Reliability and validity are important aspects of selecting a survey instrument. Reliability refers to the extent that the instrument yields the same results over multiple trials. Validity refers to how well the instrument measures what you intend it to measure. In research, there are three ways to approach validity and they include content validity, construct validity, and criterion-related validity.
Content validity evaluates how well the items on the scale represent or measure the information you intend to assess. Do the questions you ask represent all the possible questions you could ask?
Construct validity measures what the calculated scores represent and whether you can generalize them. Construct validity uses statistical analyses, such as correlations, to verify the relevance of the questions. You can correlate questions from an existing, reliable instrument with questions from the instrument under examination to determine if construct validity is present. High correlation between the scores indicates convergent validity. If you establish convergent validity, you support construct validity.
Criterion-related validity refers to how well the instrument’s scores predict a known outcome that you expect them to predict. You use statistical analyses, such as correlations, to determine if criterion-related validity exists. You should correlate scores from the instrument with an item they knew to predict. If a correlation of > .60 exists, criterion related validity exists as well.
You can assess reliability using the test-retest method, alternative form method, internal consistency method, split-halves method, and inter-rater reliability.
Test-retest is a method that administers the same instrument to the same sample at two different points in time, perhaps one year intervals. If you find that the scores at both time periods correlate highly (> .60), you can consider them reliable. The alternative form method requires two different instruments consisting of similar content. You must have the same sample take both instruments, and then you correlate the scores from both instruments. If you find high correlations, you can consider the instrument reliable. Internal consistency uses one instrument administered only once.

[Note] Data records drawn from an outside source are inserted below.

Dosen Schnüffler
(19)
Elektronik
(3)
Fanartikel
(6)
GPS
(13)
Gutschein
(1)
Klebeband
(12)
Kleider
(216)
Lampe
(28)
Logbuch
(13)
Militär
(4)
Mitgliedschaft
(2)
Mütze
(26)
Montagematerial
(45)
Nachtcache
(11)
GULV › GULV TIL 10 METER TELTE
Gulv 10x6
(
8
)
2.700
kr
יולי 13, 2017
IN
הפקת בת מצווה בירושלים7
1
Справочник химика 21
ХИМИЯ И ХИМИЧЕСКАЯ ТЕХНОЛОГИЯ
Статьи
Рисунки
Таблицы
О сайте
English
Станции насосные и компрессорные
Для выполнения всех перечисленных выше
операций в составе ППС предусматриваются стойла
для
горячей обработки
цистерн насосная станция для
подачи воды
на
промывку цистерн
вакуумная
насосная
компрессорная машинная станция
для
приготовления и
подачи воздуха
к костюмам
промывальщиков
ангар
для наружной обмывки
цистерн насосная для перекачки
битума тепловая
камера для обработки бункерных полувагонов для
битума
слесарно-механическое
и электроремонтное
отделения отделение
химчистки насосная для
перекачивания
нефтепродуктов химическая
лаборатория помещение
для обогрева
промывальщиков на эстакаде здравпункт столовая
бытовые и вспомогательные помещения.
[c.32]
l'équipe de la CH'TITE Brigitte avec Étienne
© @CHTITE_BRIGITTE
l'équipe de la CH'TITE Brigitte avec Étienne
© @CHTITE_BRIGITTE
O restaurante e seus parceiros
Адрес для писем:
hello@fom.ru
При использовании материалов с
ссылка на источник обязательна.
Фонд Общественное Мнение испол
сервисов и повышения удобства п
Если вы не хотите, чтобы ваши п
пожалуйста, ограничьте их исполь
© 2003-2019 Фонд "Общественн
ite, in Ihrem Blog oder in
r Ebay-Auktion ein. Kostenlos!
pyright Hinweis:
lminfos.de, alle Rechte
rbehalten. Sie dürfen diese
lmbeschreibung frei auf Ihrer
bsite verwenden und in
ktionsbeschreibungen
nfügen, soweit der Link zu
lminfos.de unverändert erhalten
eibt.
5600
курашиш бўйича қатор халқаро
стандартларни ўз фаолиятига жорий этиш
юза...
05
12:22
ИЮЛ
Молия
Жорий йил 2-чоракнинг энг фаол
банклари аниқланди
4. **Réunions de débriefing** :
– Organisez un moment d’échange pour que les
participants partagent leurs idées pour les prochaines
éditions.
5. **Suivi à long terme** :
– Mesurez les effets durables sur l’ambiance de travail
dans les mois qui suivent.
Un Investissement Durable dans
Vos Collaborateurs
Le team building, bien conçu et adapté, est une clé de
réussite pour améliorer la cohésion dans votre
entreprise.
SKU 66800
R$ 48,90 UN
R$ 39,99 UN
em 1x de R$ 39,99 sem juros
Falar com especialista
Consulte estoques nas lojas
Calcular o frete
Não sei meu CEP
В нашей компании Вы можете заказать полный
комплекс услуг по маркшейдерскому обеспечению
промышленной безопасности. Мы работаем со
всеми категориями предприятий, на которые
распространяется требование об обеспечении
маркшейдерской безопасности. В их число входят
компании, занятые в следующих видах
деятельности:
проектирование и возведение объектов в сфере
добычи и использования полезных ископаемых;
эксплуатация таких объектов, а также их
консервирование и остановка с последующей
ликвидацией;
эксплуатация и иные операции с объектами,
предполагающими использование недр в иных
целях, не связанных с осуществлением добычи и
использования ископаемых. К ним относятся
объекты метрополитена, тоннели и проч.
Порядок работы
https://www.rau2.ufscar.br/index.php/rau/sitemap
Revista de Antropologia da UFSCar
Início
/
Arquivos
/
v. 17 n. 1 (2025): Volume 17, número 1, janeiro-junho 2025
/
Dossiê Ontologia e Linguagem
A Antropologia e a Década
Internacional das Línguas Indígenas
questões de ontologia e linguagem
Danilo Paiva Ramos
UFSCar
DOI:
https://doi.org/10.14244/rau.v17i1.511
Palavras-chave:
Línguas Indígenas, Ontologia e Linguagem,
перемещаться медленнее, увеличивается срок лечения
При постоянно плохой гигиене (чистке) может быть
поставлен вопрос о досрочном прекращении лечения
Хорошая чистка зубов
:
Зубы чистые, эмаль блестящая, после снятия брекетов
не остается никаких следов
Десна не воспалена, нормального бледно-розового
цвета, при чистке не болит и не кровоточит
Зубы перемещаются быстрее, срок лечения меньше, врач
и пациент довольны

You use the coefficient alpha (or Cronbach’s alpha) to assess the internal consistency of the items. If the alpha value is .70 or higher, you can consider the instrument reliable. The split-halves method also requires one test administered once. The number of items in the scale are divided into halves and a correlation is taken to estimate the reliability of each half of the test. To estimate the reliability of the entire survey, the Spearman-Brown correction must be applied. Inter-rater reliability involves comparing the observations of two or more individuals and assessing the agreement of the observations. Kappa values can be calculated in this instance.